__WHAT YOU HAVE TO DO__:
How many lines in the records below contain the word "ciężarówce"? Answer with the number only.

__Collected data__:

═══

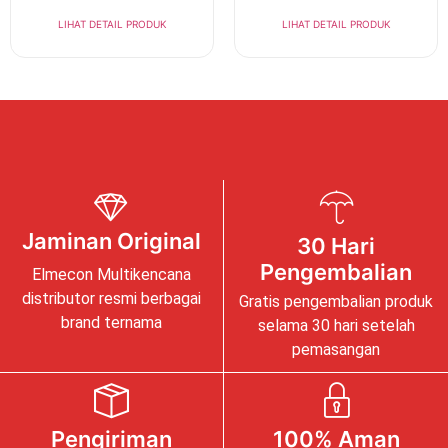
LIHAT DETAIL PRODUK
LIHAT DETAIL PRODUK
Jaminan Original
30 Hari
Pengembalian
Elmecon Multikencana
distributor resmi berbagai
Gratis pengembalian produk
brand ternama
selama 30 hari setelah
pemasangan
Pengiriman
100% Aman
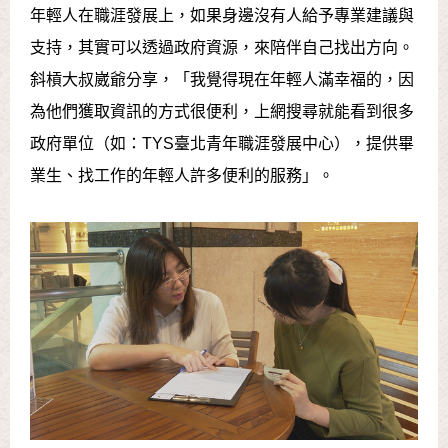
年輕人在職涯發展上，如果身邊沒有人給予專業建議與
支持，其實可以透過政府資源，來陪伴自己找出方向。
斜槓大叔崴爺分享，「我覺得現在年輕人滿幸福的，因
為他們獲取資訊的方式很便利，上網搜尋就能看到很多
政府單位（如：TYS臺北青年職涯發展中心），提供畢
業生、找工作的年輕人許多便利的服務」。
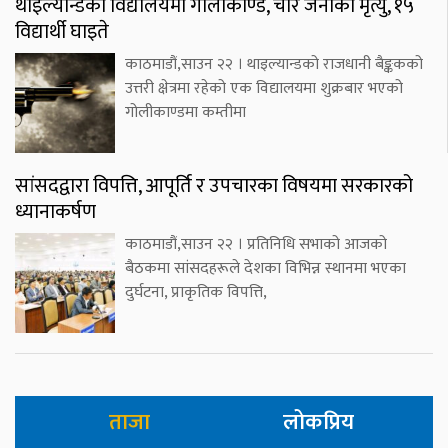
थाइल्यान्डको विद्यालयमा गोलीकाण्ड, चार जनाको मृत्यु, १५
विद्यार्थी घाइते
काठमाडौं,साउन २२ । थाइल्यान्डको राजधानी बैङ्ककको
उत्तरी क्षेत्रमा रहेको एक विद्यालयमा शुक्रबार भएको
गोलीकाण्डमा कम्तीमा
सांसदद्वारा विपत्ति, आपूर्ति र उपचारका विषयमा सरकारको
ध्यानाकर्षण
काठमाडौं,साउन २२ । प्रतिनिधि सभाको आजको
बैठकमा सांसदहरूले देशका विभिन्न स्थानमा भएका
दुर्घटना, प्राकृतिक विपत्ति,
ताजा
लोकप्रिय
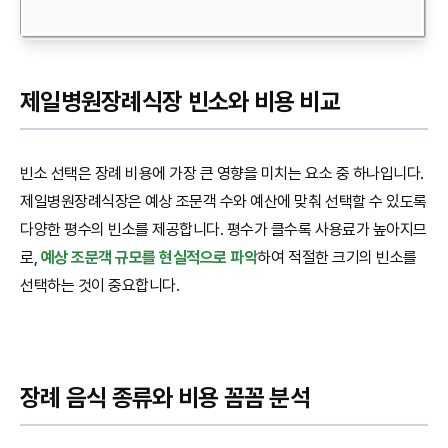
제일병원장례식장 빈소와 비용 비교
빈소 선택은 장례 비용에 가장 큰 영향을 미치는 요소 중 하나입니다.
제일병원장례식장은 예상 조문객 수와 예산에 맞춰 선택할 수 있도록
다양한 평수의 빈소를 제공합니다. 평수가 클수록 사용료가 높아지므
로,
예상 조문객 규모를 현실적으로 파악
하여 적절한 크기의 빈소를
선택하는 것이 중요합니다.
장례 음식 종류와 비용 꼼꼼 분석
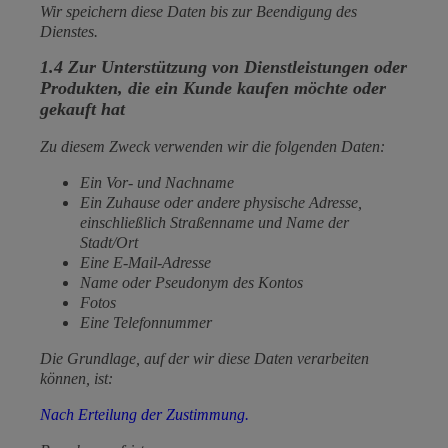
Wir speichern diese Daten bis zur Beendigung des
Dienstes.
1.4 Zur Unterstützung von Dienstleistungen oder
Produkten, die ein Kunde kaufen möchte oder
gekauft hat
Zu diesem Zweck verwenden wir die folgenden Daten:
Ein Vor- und Nachname
Ein Zuhause oder andere physische Adresse,
einschließlich Straßenname und Name der
Stadt/Ort
Eine E-Mail-Adresse
Name oder Pseudonym des Kontos
Fotos
Eine Telefonnummer
Die Grundlage, auf der wir diese Daten verarbeiten
können, ist:
Nach Erteilung der Zustimmung.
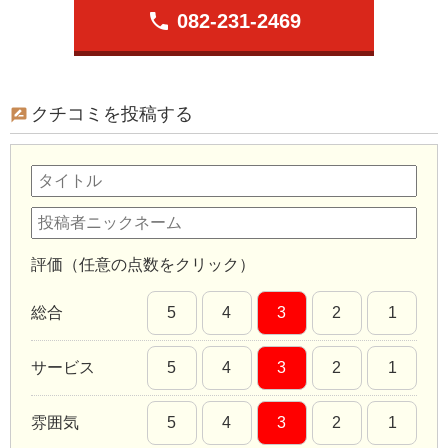
phone
082-231-2469
クチコミを投稿する
評価（任意の点数をクリック）
総合
5
4
3
2
1
サービス
5
4
3
2
1
雰囲気
5
4
3
2
1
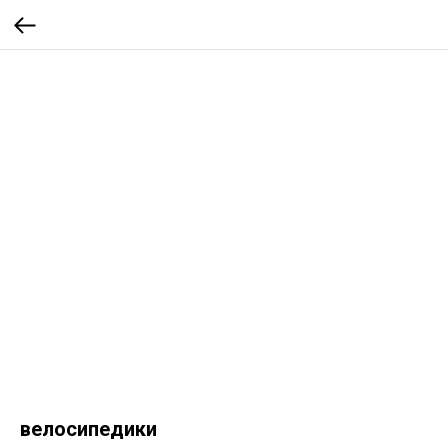
велосипедики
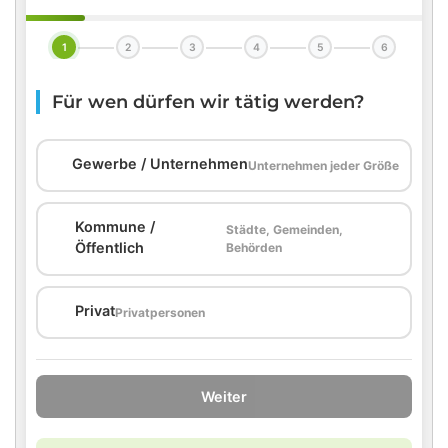
1
2
3
4
5
6
Für wen dürfen wir tätig werden?
🏢
Gewerbe / Unternehmen
Unternehmen jeder Größe
Kommune /
Städte, Gemeinden,
🏛️
Öffentlich
Behörden
🏠
Privat
Privatpersonen
Weiter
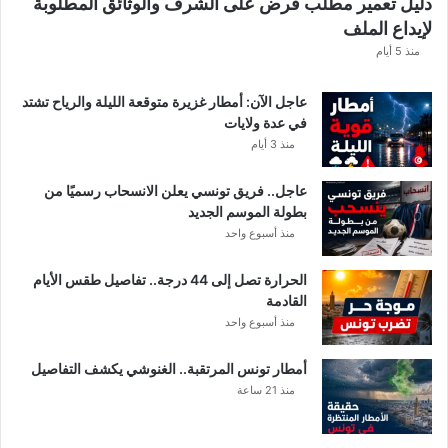
دليل تعمير مطلب قرض على الشرف والوثائق المطلوبة
ا
لإيداع الملف
مً
ا
منذ 5 أيام
عاجل الآن: أمطار غزيرة متوقعة الليلة والرياح تشتد
في عدة ولايات
منذ 3 أيام
عاجل.. فريق تونسي يعلن الانسحاب رسميًا من
بطولة الموسم الجديد
منذ أسبوع واحد
الحرارة تصل إلى 44 درجة.. تفاصيل طقس الأيام
القادمة
منذ أسبوع واحد
أمطار تونس المرتقبة.. الغنوشي يكشف التفاصيل
منذ 21 ساعة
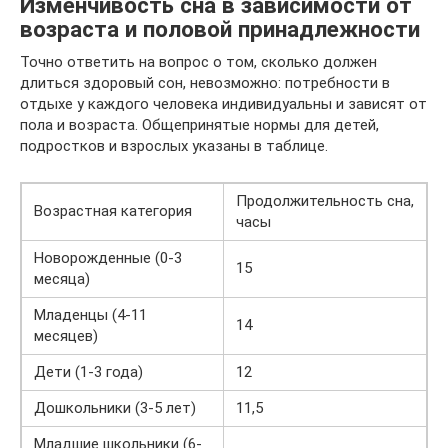
Изменчивость сна в зависимости от
возраста и половой принадлежности
Точно ответить на вопрос о том, сколько должен
длиться здоровый сон, невозможно: потребности в
отдыхе у каждого человека индивидуальны и зависят от
пола и возраста. Общепринятые нормы для детей,
подростков и взрослых указаны в таблице.
Продолжительность сна,
Возрастная категория
часы
Новорожденные (0-3
15
месяца)
Младенцы (4-11
14
месяцев)
Дети (1-3 года)
12
Дошкольники (3-5 лет)
11,5
Младшие школьники (6-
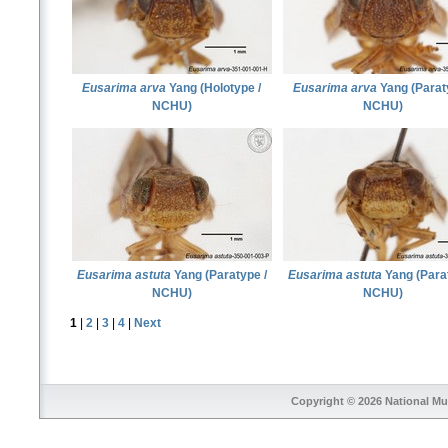
Eusarima arva
Yang (Holotype /
Eusarima arva
Yang (Parat
NCHU)
NCHU)
Eusarima astuta
Yang (Paratype /
Eusarima astuta
Yang (Parat
NCHU)
NCHU)
1
|
2
|
3
|
4
|
Next
Copyright © 2026
National Mu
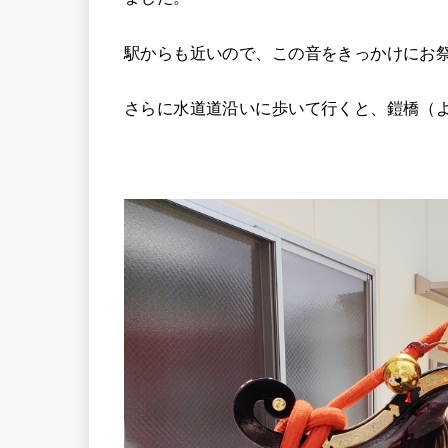
駅からも近いので、この音をきっかけにお
さらに水道道沿いに歩いて行くと、鎧橋（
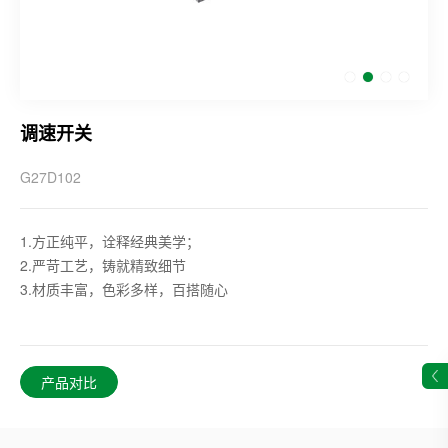
调速开关
G27D102
1.方正纯平，诠释经典美学；
2.严苛工艺，铸就精致细节
3.材质丰富，色彩多样，百搭随心
产品对比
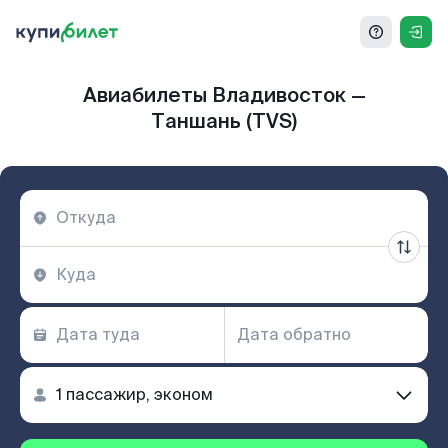
Авиабилеты Владивосток —
Таншань (TVS)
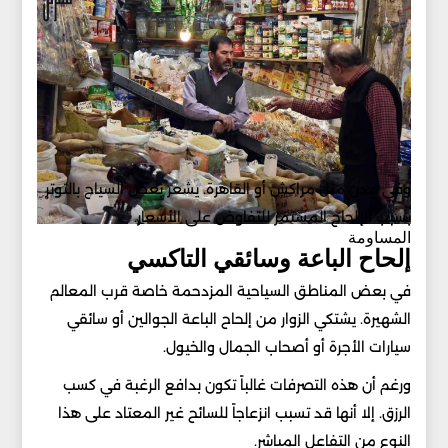
وفي مدن مثل مراكش أو القاهرة. يشعر بعض السياح بالتوتر
بسبب الإلحاح المستمر للتفاوض على الأسعار.
المساومة
إلحاح الباعة وسائقي التاكسي
في بعض المناطق السياحية المزدحمة خاصة قرب المعالم
الشهيرة. يشتكي الزوار من إلحاح الباعة الجوالين أو سائقي
سيارات الأجرة أو أصحاب الجمال والخيول.
ورغم أن هذه التصرفات غالباً تكون بدافع الرغبة في كسب
الرزق. إلا أنها قد تسبب انزعاجاً للسائح غير المعتاد على هذا
النوع من التفاعل المباشر.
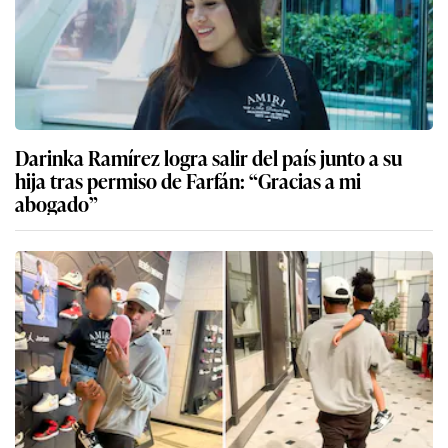
Darinka Ramírez logra salir del país junto a su
hija tras permiso de Farfán: “Gracias a mi
abogado”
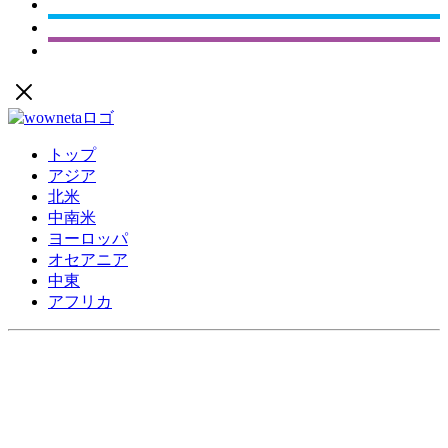
トップ
アジア
北米
中南米
ヨーロッパ
オセアニア
中東
アフリカ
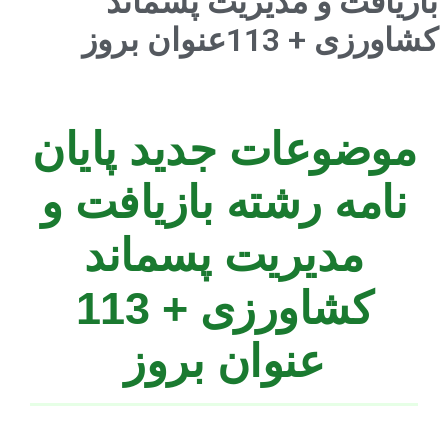
بازیافت و مدیریت پسماند
کشاورزی + 113عنوان بروز
موضوعات جدید پایان
نامه رشته بازیافت و
مدیریت پسماند
کشاورزی + 113
عنوان بروز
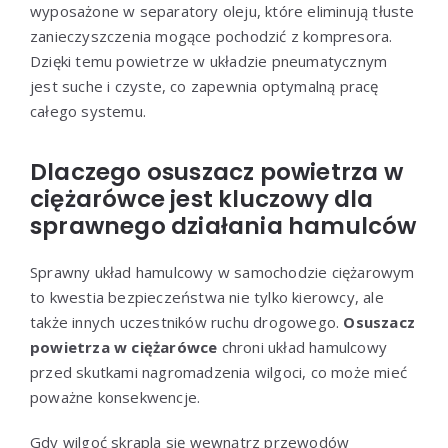
wyposażone w separatory oleju, które eliminują tłuste
zanieczyszczenia mogące pochodzić z kompresora.
Dzięki temu powietrze w układzie pneumatycznym
jest suche i czyste, co zapewnia optymalną pracę
całego systemu.
Dlaczego osuszacz powietrza w
ciężarówce jest kluczowy dla
sprawnego działania hamulców
Sprawny układ hamulcowy w samochodzie ciężarowym
to kwestia bezpieczeństwa nie tylko kierowcy, ale
także innych uczestników ruchu drogowego.
Osuszacz
powietrza w ciężarówce
chroni układ hamulcowy
przed skutkami nagromadzenia wilgoci, co może mieć
poważne konsekwencje.
Gdy wilgoć skrapla się wewnątrz przewodów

═══

__EXERCISE OUTPUT__:
2